You are viewing a plain text version of this content. The canonical link for it is here.
Posted to solr-user@lucene.apache.org by Kydryavtsev Andrey <we...@yandex.ru> on 2014/10/13 23:10:52 UTC

UnInvertedField implementation details

Hi,

I have a question about UnInvertedField internals. I use it for multi terms field faceting. And once got an exception "Too many values for UnInvertedField faceting on field ...". I googled it a bit (http://comments.gmane.org/gmane.comp.jakarta.lucene.solr.user/68000) and looked into the code. According to UnInvertedField (http://grepcode.com/file/repo1.maven.org/maven2/org.apache.solr/solr-core/4.3.1/org/apache/solr/request/UnInvertedField.java)  JavaDoc:

There is a single int[maxDoc()] which either contains a pointer into a byte[] for the termNumber lists, or directly contains the termNumber list if it fits in the 4 bytes of an integer. If the first byte in the integer is 1, the next 3 bytes are a pointer into a byte[] where the termNumber list starts. There are actually 256 byte arrays, to compensate for the fact that the pointers into the byte arrays are only 3 bytes long. The correct byte array for a document is a function of it's id.

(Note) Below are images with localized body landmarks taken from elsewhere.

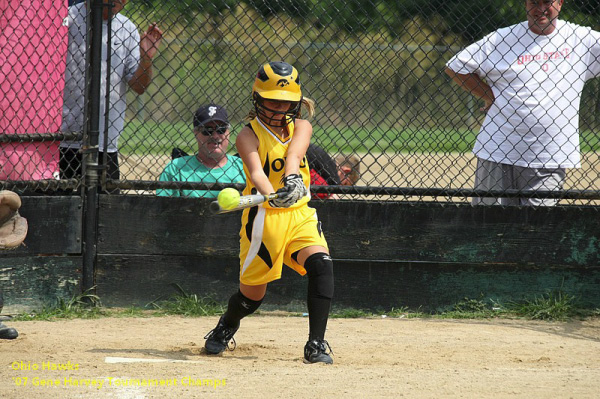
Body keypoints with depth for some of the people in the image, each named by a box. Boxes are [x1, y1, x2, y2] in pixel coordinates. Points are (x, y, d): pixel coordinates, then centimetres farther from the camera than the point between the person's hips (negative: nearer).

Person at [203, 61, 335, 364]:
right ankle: (225, 329, 40)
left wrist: (292, 178, -40)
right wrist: (270, 194, -48)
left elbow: (294, 153, -18)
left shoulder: (301, 126, 4)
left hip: (300, 213, 3)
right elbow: (256, 171, -27)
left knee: (321, 265, -23)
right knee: (252, 293, 5)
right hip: (263, 215, -3)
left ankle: (316, 344, -17)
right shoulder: (248, 136, -8)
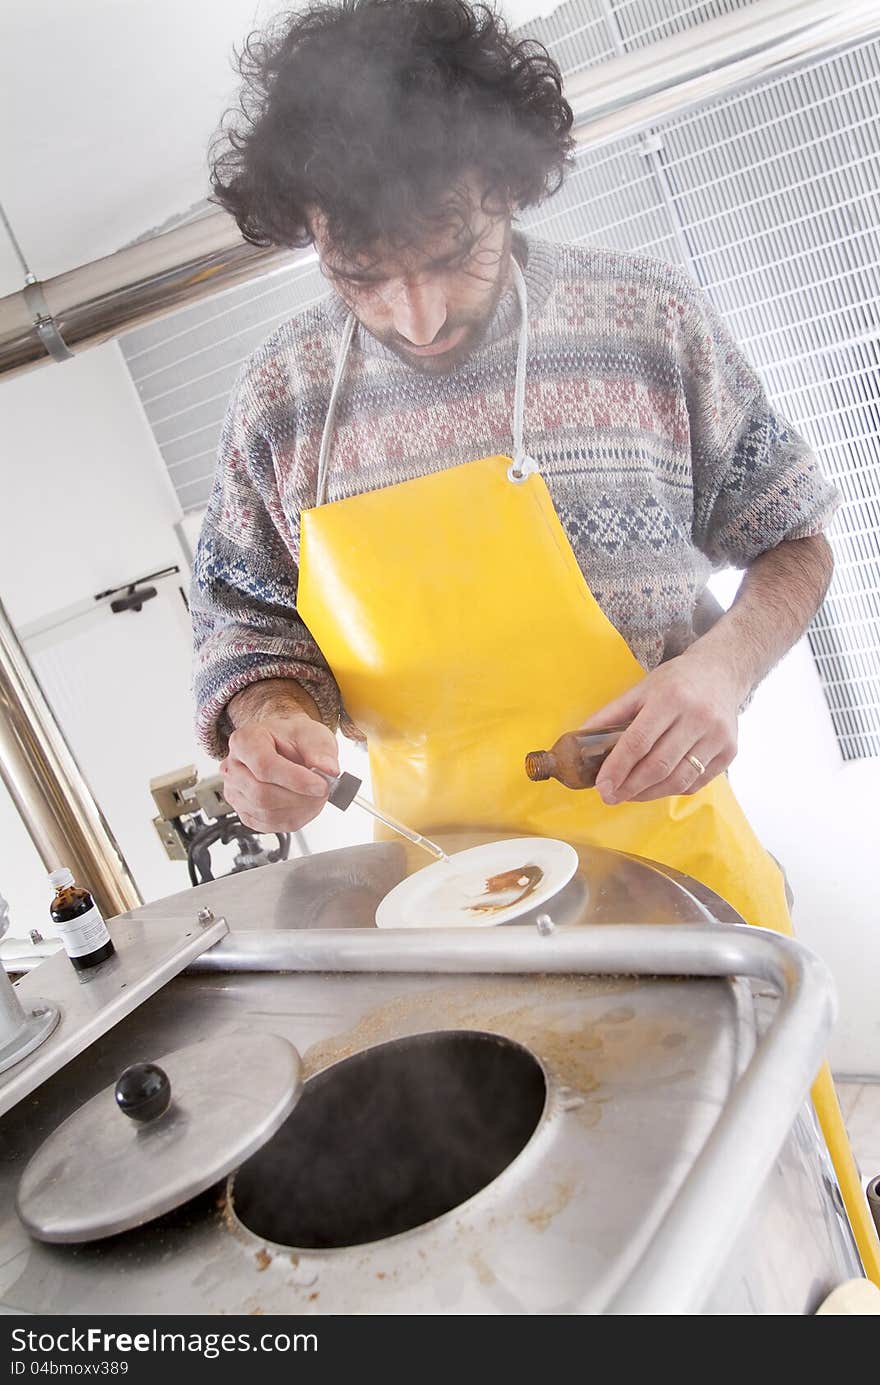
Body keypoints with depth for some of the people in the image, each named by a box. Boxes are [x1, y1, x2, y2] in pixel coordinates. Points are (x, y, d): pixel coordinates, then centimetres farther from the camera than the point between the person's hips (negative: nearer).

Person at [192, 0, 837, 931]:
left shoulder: (651, 322, -10)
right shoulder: (277, 403, -6)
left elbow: (792, 543, 1)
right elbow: (252, 626, 5)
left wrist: (727, 663, -19)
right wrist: (265, 717, -17)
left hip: (667, 852, 0)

It means thats UnInvertedField contains int[maxDoc()] for each document and double[256][] for termNumber pointers. To map docId and one of 256 arrays next formula is used:

int whichArray = (doc >>> 16) & 0xff;

So it's not "mod" for uniform distribution. And for larger max doc more number of arrays are used. Exception happens when one this 256 arrays became too big. 

 I could be sure that my documents don't have >  4 million unique terms. But I do index "updates":
     - I have one segment only with max_doc=N
     - Load new batch of documents (new document versions) with already existing in index unique ID every 15 minutes
     - Index them. Now I have two segments - old one with "deleted" documents and new one with new "versions" of deleted documents.
     - Merge segments - execute "index optimazed" to have one segment with same max_doc=N

I started to check UnInvertedField state during daily updates and found strange thing. My max_doc is about 700000. According to formula above, pointers are stored into first 10 arrays. And during daily updates last array (tenth array) became bigger and bigger, even if max_doc after merge is constant. And finally it exceeded limit. 

How could it happen? Could it be my "update" problem - somehow I increase number of terms in document instead of updating them? Or it could be UnInvertedField implementation details? And what will happen if I change that formula for uniform distribution? What is point to use less big arrays instead of many relatively small? 

Thanks for any help.